■ Task prompt ■
Return the data below exactly, but only from the line containing "130 276 3722" through the line containing "1002 491 328", with both of those lines included.

Data excerpts
________________

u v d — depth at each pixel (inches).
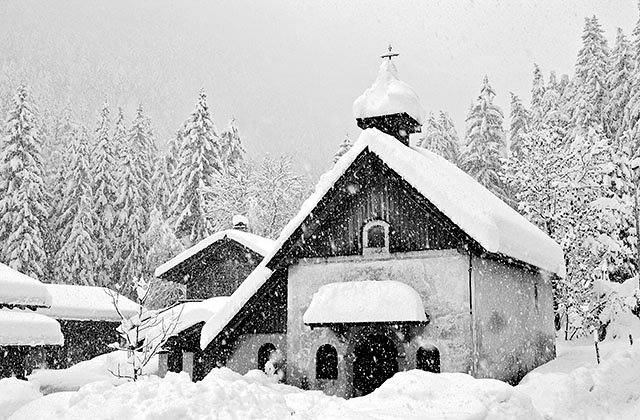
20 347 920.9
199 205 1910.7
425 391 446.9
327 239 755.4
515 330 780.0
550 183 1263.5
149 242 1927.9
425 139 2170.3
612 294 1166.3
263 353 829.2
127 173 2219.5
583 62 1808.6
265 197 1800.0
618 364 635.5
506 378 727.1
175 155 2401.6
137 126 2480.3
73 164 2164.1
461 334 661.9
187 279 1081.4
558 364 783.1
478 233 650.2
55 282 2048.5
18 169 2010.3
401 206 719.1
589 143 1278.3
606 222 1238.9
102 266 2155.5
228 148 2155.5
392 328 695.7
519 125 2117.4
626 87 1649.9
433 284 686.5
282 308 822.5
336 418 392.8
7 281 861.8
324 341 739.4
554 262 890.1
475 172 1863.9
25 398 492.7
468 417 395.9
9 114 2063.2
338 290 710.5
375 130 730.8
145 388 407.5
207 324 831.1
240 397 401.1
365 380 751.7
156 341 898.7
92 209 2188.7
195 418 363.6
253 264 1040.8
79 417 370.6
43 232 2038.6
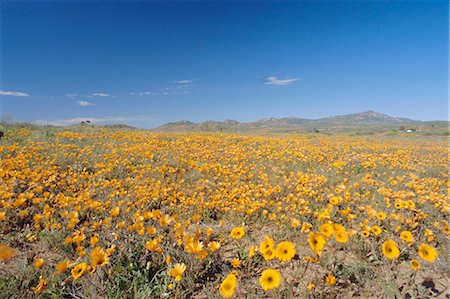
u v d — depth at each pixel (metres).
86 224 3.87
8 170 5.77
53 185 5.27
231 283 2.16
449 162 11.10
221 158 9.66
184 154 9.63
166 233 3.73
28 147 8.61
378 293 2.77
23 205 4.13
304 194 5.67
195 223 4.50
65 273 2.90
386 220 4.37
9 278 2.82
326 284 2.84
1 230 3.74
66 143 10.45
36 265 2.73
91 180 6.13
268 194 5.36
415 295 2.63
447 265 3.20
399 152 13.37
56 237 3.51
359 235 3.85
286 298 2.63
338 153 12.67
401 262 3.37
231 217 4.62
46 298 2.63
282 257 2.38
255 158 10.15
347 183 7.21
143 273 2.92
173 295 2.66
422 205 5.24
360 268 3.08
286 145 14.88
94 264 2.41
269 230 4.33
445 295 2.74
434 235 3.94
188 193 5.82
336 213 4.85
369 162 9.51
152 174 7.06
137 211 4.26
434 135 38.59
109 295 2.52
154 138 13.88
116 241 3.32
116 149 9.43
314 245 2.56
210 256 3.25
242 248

________________

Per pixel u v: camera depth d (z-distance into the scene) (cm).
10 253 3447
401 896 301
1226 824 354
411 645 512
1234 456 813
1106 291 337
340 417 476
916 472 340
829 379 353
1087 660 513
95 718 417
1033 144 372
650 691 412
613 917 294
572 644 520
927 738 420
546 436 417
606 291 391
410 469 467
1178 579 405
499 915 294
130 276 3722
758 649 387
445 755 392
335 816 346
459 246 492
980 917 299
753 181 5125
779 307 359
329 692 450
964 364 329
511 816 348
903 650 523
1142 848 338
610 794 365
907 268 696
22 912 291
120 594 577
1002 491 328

________________

■ Result ■
130 276 3722
758 649 387
445 755 392
335 816 346
459 246 492
980 917 299
753 181 5125
779 307 359
329 692 450
964 364 329
511 816 348
903 650 523
1142 848 338
610 794 365
907 268 696
22 912 291
120 594 577
1002 491 328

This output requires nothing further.